53. Little Fuzzy by H. Beam Piper
54. Fuzzy Sapiens by H. Beam Piper
55. Fuzzies and Other People by H. Beam Piper

I’ve been dithering between writing about these individually or together, but seem to have chosen to do them together. Even just two months after reading them altogether it becomes difficult to necessarily be distinct about exactly what happens in each novel. (The whole series covers only a few months.)

Still, I really enjoyed the complete story. Yes, there are a lot of attitudes and practices that are decidedly dated and uncomfortable these days (let alone however many millennia into the future the series is supposed to be set), but it’s of the time it was written (the 1960s, although the third book was lost on Piper’s death, and not found and published until 1984, by which time other authors had written some versions of their own – William Tuning‘s Fuzzy Bones is coming up on the list shortly) and there is recognition that some of these attitudes could and/or should be challenged, even if it isn’t prioritised within the series.

By the end of the series several of the Fuzzies themselves have rounded characters, as do many of the humans who are stereotypes and ciphers in the first volume. The potential of all the people of Zarathrustra (the planet where these books are set) has been challenged to develop both technologically/educationally (the Fuzzies) and morally/socially (the humans). While all the women who marry give up the (often prestigious) jobs they held before they married, they do at least move into expert posts alongside their husbands (luckily the Fuzzy bureau and research divisions have plenty of openings). Certainly the treatment of the Fuzzies as children to be adopted and continuously looked after should be no model for any real human behaviour.

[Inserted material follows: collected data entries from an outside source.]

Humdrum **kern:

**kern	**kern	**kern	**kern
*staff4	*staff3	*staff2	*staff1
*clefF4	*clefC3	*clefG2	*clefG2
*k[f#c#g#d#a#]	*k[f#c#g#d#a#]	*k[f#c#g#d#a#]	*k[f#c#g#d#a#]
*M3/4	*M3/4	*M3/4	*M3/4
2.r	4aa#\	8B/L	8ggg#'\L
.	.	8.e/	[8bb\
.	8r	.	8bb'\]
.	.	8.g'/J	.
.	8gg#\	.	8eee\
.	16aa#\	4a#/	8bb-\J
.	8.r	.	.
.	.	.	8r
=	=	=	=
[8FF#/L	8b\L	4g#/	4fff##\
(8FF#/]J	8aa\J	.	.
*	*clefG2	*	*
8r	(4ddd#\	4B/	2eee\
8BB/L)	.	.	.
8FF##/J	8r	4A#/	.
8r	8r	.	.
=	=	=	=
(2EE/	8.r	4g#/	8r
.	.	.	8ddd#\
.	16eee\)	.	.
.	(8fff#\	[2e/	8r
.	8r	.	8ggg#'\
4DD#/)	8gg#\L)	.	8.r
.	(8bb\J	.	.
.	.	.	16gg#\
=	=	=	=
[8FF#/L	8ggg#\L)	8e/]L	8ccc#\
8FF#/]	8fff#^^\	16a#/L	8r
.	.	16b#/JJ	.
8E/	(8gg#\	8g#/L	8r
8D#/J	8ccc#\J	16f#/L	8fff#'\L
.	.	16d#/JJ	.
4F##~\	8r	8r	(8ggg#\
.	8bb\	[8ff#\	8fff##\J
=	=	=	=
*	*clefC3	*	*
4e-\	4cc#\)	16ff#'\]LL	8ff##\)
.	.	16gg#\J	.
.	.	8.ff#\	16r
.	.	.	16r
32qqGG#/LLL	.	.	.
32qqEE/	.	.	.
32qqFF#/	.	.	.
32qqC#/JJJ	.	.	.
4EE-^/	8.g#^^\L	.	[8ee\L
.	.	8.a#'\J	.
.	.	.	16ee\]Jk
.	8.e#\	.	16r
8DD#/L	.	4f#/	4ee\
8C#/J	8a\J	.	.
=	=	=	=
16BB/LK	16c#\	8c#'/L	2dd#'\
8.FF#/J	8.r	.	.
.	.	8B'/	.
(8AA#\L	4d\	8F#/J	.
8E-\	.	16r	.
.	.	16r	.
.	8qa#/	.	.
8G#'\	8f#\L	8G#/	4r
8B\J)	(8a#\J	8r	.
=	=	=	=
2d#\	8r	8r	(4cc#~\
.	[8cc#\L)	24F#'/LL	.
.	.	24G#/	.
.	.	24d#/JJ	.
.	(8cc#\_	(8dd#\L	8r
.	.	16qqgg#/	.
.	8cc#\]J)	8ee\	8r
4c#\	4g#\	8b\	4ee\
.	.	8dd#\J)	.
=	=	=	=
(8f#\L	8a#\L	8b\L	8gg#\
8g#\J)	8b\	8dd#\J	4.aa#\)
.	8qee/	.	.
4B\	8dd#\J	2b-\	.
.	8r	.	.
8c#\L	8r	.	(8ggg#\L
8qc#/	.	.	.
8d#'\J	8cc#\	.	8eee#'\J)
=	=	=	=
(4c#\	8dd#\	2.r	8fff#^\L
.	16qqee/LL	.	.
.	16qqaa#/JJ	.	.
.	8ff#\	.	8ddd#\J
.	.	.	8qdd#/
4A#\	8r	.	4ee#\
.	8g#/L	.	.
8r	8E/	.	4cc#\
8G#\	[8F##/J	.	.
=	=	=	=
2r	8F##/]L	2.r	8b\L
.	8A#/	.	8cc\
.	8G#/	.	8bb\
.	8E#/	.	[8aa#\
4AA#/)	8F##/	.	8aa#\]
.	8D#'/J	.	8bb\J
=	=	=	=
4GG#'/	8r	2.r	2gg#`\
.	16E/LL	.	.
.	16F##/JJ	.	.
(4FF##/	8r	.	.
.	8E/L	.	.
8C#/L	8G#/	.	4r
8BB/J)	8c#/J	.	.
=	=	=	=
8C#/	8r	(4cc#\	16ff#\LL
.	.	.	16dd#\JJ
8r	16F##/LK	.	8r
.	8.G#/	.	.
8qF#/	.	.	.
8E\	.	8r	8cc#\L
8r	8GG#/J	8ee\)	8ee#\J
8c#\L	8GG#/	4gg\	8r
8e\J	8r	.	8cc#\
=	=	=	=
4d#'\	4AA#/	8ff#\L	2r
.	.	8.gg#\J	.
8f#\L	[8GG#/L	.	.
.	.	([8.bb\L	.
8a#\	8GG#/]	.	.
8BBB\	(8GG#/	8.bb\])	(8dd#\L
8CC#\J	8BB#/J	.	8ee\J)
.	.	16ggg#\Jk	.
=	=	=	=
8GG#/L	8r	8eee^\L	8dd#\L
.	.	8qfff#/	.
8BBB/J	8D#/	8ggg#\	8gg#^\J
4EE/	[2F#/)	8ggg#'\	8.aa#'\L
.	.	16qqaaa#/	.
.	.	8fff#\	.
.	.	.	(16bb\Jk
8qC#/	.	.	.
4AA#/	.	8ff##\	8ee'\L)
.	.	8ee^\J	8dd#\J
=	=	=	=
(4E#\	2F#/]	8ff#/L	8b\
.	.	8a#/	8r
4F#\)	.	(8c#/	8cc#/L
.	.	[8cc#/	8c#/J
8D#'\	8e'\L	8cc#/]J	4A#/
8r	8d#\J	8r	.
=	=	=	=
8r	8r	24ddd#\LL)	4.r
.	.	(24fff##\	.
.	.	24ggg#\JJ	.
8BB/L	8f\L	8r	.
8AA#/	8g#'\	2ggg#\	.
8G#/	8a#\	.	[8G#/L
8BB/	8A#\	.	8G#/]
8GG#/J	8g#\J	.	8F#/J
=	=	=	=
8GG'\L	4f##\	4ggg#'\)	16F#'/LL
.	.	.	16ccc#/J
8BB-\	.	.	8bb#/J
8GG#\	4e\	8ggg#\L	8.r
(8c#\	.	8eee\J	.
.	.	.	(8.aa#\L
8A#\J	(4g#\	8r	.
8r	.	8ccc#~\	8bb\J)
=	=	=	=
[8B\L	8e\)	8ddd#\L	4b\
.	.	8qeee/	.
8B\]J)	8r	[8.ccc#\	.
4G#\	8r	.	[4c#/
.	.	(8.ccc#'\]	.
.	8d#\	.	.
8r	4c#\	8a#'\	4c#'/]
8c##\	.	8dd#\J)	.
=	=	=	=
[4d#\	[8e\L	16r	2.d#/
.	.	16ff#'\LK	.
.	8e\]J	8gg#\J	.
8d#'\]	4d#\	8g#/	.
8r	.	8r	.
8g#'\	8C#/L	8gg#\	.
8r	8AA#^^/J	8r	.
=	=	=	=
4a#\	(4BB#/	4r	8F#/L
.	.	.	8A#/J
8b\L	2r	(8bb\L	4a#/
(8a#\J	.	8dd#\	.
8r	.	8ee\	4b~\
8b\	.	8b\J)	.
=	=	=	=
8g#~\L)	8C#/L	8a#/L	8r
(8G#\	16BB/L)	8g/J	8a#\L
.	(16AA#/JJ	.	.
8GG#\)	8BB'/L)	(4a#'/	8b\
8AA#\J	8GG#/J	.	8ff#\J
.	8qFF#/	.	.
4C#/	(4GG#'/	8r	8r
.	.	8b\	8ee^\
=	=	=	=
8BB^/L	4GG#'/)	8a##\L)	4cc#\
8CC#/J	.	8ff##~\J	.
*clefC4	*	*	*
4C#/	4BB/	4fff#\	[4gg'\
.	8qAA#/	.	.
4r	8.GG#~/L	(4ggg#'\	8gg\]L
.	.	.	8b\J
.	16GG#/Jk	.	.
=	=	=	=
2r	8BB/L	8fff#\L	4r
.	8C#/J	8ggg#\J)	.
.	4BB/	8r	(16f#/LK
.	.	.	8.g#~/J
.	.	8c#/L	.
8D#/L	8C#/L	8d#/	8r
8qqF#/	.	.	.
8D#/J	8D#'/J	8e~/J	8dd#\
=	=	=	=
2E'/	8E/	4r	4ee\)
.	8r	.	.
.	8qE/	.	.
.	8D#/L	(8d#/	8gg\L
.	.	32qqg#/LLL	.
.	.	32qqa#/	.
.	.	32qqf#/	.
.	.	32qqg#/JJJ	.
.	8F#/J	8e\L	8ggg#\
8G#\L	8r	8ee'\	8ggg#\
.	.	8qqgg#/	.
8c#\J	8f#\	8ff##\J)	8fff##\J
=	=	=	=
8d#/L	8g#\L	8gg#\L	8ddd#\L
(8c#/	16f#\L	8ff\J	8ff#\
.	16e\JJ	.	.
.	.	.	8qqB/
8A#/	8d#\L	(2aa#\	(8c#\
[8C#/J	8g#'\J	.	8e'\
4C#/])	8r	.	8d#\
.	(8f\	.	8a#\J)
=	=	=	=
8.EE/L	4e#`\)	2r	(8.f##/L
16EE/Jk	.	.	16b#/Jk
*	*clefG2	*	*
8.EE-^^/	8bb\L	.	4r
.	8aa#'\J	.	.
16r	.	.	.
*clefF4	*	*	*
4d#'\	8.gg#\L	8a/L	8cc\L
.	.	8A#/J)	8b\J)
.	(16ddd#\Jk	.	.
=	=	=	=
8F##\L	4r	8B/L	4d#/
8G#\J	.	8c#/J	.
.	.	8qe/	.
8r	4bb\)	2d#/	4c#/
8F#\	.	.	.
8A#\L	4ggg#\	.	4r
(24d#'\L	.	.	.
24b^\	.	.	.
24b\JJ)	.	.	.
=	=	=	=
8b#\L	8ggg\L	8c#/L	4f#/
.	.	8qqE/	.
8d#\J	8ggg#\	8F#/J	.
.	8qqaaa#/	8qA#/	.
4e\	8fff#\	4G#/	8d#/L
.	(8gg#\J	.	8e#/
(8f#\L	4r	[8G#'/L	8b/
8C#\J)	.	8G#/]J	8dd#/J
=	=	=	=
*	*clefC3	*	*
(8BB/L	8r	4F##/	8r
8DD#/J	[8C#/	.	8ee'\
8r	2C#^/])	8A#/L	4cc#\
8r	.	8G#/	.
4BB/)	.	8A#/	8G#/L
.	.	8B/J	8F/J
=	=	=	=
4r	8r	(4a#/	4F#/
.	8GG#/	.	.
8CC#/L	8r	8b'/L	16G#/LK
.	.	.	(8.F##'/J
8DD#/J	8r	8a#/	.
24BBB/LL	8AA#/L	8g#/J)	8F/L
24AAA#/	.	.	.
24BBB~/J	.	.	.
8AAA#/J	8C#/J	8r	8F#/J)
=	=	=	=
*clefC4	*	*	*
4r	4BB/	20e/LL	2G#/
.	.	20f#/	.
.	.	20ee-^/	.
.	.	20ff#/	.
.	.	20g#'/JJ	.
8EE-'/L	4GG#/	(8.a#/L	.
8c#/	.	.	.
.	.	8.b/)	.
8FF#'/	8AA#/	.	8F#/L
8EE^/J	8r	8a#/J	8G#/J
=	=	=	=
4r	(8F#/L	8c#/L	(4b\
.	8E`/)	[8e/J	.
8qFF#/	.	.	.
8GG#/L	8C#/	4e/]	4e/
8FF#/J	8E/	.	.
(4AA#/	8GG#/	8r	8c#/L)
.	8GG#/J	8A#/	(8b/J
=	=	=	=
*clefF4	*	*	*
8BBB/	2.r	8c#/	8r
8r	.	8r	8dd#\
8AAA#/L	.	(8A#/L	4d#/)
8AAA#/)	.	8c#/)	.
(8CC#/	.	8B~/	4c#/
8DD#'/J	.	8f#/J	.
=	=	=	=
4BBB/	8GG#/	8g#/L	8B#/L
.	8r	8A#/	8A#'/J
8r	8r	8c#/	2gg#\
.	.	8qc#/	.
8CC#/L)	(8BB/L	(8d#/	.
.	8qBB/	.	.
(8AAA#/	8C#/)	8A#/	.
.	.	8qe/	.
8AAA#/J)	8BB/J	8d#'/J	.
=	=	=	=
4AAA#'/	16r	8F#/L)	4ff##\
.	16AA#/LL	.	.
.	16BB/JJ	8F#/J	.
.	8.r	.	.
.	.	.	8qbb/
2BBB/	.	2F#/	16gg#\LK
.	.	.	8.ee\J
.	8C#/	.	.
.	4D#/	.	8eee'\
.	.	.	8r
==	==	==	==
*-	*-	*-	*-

In a way, this is television morality. Huge issues are raised, and sometimes trite solutions are given, which if you give it too much thought are not satisfactory, but all that could be expected (perhaps) in an hour, or 150 pages. It is up to us to not only enjoy the story and its wrap up, but to consider the real issues as they apply to our world, and ensure that the best solutions are put into practice, despite their necessary complexity.

(Well, this should go out at 11:35pm, which is a little closer than I’d like for NaBloPoMo posting, but counts. I’ll go by the time of this initial posting however, rather than when I finish any later tinkering with links or typos!)